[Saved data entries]

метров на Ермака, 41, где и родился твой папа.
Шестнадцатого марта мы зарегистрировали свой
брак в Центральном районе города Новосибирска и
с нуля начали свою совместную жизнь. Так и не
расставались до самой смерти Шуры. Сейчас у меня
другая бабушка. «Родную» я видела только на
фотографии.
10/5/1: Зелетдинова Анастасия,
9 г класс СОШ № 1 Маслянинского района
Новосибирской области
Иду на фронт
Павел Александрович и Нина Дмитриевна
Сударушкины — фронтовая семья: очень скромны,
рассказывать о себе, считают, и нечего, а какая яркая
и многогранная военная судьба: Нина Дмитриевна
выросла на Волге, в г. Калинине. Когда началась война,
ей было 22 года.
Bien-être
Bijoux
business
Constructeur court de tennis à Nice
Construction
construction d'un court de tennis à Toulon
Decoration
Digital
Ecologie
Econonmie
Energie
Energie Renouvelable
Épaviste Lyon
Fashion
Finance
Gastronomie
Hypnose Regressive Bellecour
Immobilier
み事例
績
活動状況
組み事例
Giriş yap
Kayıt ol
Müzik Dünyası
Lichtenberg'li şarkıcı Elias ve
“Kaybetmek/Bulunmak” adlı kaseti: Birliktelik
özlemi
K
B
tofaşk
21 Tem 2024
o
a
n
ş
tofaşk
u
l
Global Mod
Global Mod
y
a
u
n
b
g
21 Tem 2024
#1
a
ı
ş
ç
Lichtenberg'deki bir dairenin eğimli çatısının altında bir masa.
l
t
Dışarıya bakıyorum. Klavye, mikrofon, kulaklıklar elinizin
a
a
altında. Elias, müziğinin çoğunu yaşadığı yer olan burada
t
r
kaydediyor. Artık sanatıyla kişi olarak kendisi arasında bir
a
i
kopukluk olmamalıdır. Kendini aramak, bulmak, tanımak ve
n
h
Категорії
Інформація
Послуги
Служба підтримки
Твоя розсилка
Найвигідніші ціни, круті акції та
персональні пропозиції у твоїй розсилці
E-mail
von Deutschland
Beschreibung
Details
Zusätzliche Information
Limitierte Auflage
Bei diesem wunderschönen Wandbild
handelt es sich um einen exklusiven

◆ **WORK INSTRUCTION**
Scan the data above, find each line with "Elias", and copy it.

◆ **ANSWER SECTION**
Lichtenberg'li şarkıcı Elias ve
altında. Elias, müziğinin çoğunu yaşadığı yer olan burada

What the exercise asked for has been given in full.